NaN means "no idea what we've got here". When you get to say that phrase, would you expect it to be used for exactly one thing and one thing only? To me "I have no idea" means the possibilities are endless (infinite). We can only compare for equality when we know what we are looking at, otherwise it's just "status unknown". Yes, it might be equality - the chances are infinitely small though.

If you take the argument a step further and say "but I got the two NaNs that I compare doing the exact same operation, so even if I don't know what I've got from a mathematical point of view whatever it is it should be equal". In that case you are not actually comparing the NaNs but the path(s) that got you there.

I must say I find the whole NaN, null, 0 vs. undefined interesting on so many levels. There is a world of a difference between knowing you've got nothing (null or 0) and not knowing what've you've got at all.

"null": I have no bank account. "0": my balance is 0. "undefined" or "NaN": I lost my memory after yesterdays binge drinking and don't know who I am and if I got a bank account or not. Knowledge vs. no knowledge.

1 comments

Again, I am aware of what the behavior is, although this was a nice refresher and I appreciate it ;)

The joke was, of course, surrounding the Mozilla incedent where Brendan Eich stepped down from his position as CEO apparently because of a perception that he was promoting inequality. This characterization was due to his support of prop 8 (a bill about marriage equality, or lake there of).

To completely ruin the joke's punchline[1], was that the "problems he had with equality" were actually his understanding of types and language development and are evident in javascript.

Of course that is untrue, was a joke, and Brendan Eich is a legendary programmer whose contributions I am grateful for.

[1] Joke's punchline could be ruined by it being both a bad joke needing an explanation, being in poor taste, and generally just not being a funny joke.

> and generally just not being a funny joke.

I thought it was damn funny. There was definitely an unintended outburst at my desk.

But then...... I also thought it was spectacularly hypocritical of Mozilla to fire him for having what amounted to... ideals. Which is what Mozilla supposedly works to protect.

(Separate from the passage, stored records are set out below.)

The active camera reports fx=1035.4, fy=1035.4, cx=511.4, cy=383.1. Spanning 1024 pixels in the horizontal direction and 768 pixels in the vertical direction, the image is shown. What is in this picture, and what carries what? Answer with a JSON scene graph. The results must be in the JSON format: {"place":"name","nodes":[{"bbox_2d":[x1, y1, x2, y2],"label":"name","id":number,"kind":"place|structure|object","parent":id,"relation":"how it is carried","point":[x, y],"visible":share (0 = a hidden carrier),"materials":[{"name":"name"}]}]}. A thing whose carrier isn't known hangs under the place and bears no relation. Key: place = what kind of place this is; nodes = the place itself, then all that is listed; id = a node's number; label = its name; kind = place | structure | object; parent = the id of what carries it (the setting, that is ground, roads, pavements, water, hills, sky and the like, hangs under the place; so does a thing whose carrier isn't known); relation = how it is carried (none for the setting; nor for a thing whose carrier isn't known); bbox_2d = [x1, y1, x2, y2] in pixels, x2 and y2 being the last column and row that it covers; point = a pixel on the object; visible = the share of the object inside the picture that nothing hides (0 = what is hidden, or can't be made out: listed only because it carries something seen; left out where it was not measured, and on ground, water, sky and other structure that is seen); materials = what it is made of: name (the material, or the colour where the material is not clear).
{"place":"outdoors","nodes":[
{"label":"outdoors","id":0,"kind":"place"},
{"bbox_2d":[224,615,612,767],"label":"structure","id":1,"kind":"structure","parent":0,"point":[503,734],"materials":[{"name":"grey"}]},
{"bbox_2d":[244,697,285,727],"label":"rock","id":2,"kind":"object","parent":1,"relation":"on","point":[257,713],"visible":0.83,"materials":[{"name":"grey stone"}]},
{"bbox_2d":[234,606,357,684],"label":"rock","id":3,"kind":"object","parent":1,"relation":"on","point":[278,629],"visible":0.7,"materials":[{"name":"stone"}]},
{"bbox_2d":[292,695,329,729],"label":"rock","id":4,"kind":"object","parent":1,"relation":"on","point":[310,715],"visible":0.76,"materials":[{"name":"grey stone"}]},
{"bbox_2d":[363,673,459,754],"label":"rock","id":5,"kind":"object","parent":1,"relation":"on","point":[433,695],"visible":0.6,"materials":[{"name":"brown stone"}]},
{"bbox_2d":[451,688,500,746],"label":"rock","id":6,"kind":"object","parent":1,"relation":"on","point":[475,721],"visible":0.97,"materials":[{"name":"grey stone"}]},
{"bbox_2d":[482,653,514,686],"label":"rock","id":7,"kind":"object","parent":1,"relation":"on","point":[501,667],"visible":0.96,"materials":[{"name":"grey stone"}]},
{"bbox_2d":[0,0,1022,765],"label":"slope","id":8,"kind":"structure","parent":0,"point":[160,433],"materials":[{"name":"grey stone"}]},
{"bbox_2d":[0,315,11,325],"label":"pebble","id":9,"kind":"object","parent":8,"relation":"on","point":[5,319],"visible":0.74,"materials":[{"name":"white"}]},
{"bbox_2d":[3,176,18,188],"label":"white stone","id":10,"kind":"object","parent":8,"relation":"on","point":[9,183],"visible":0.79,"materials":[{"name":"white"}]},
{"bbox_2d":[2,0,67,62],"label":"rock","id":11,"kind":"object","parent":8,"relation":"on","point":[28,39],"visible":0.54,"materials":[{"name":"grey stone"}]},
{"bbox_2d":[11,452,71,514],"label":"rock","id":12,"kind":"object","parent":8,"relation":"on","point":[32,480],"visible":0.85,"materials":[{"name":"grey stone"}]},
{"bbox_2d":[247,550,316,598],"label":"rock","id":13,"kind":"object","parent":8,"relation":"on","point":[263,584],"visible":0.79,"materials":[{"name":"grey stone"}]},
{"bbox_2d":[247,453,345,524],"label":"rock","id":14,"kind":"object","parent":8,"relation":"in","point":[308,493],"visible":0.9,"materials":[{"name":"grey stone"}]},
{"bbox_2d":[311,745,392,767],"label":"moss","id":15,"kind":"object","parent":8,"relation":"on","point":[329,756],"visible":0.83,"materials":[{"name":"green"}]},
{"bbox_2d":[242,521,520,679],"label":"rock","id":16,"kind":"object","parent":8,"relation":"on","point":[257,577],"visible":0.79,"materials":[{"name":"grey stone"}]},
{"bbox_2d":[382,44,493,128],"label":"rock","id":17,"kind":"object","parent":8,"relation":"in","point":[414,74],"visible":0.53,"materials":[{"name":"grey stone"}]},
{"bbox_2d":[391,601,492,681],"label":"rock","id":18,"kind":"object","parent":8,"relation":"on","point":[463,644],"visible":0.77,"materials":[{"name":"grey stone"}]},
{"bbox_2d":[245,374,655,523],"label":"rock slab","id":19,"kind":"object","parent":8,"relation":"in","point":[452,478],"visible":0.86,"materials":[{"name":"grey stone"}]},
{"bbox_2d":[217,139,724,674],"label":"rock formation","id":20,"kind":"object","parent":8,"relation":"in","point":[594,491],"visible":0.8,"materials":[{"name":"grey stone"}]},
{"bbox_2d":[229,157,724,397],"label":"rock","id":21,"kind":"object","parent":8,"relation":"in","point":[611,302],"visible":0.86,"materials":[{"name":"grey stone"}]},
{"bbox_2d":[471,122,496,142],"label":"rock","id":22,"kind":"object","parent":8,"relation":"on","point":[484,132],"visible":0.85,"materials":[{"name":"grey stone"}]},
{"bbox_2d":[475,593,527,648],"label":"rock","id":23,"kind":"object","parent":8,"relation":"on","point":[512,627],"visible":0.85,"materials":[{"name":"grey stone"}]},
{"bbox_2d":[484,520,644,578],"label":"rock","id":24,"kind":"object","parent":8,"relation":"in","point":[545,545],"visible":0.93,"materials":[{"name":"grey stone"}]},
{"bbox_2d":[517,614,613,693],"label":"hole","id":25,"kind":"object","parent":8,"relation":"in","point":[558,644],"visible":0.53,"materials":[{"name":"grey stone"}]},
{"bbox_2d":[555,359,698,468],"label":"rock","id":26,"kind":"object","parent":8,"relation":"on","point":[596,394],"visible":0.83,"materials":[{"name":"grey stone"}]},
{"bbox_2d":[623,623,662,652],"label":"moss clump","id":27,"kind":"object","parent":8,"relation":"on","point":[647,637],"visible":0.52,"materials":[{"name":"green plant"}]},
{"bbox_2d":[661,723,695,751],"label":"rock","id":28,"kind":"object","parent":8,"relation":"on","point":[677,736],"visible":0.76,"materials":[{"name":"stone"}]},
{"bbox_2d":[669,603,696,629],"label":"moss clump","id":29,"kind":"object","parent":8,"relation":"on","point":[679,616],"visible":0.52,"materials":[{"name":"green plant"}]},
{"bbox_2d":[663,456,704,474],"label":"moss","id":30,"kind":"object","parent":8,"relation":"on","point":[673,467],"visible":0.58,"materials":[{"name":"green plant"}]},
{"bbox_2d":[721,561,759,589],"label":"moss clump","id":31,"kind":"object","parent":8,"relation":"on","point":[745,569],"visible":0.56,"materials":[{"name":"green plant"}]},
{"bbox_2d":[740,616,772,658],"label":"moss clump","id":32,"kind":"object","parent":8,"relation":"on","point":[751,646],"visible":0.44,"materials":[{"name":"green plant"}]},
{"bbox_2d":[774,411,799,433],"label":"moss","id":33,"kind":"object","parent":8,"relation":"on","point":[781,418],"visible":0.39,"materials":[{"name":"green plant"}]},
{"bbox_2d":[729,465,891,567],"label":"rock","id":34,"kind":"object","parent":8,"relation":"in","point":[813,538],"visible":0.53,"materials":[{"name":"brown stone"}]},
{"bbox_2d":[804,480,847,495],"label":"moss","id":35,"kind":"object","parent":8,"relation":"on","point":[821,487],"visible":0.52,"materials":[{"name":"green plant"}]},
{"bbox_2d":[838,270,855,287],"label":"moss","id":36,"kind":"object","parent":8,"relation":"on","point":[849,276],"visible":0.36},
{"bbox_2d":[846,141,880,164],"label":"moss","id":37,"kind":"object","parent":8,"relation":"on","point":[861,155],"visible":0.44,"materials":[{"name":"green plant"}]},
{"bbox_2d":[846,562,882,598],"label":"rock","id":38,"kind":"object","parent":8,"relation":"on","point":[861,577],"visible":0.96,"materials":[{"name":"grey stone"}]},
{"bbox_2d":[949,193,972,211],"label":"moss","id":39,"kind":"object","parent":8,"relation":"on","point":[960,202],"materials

> But then...... I also thought it was spectacularly hypocritical of Mozilla to fire him for having what amounted to... ideals.

They didn't fire him for having ideals. One, because they didn't fire him, and, more significantly, because the problem was not him having ideal, but him being unable to determine or unwilling to take the steps necessary to effectively manage a major PR incident affecting Mozilla's relationship with users, employees, and other important stakeholders. (Or, given that he actually resigned, maybe he was quite able to determine and willing to take the necessary steps, but those steps were inconsistent with him remaining as CEO.)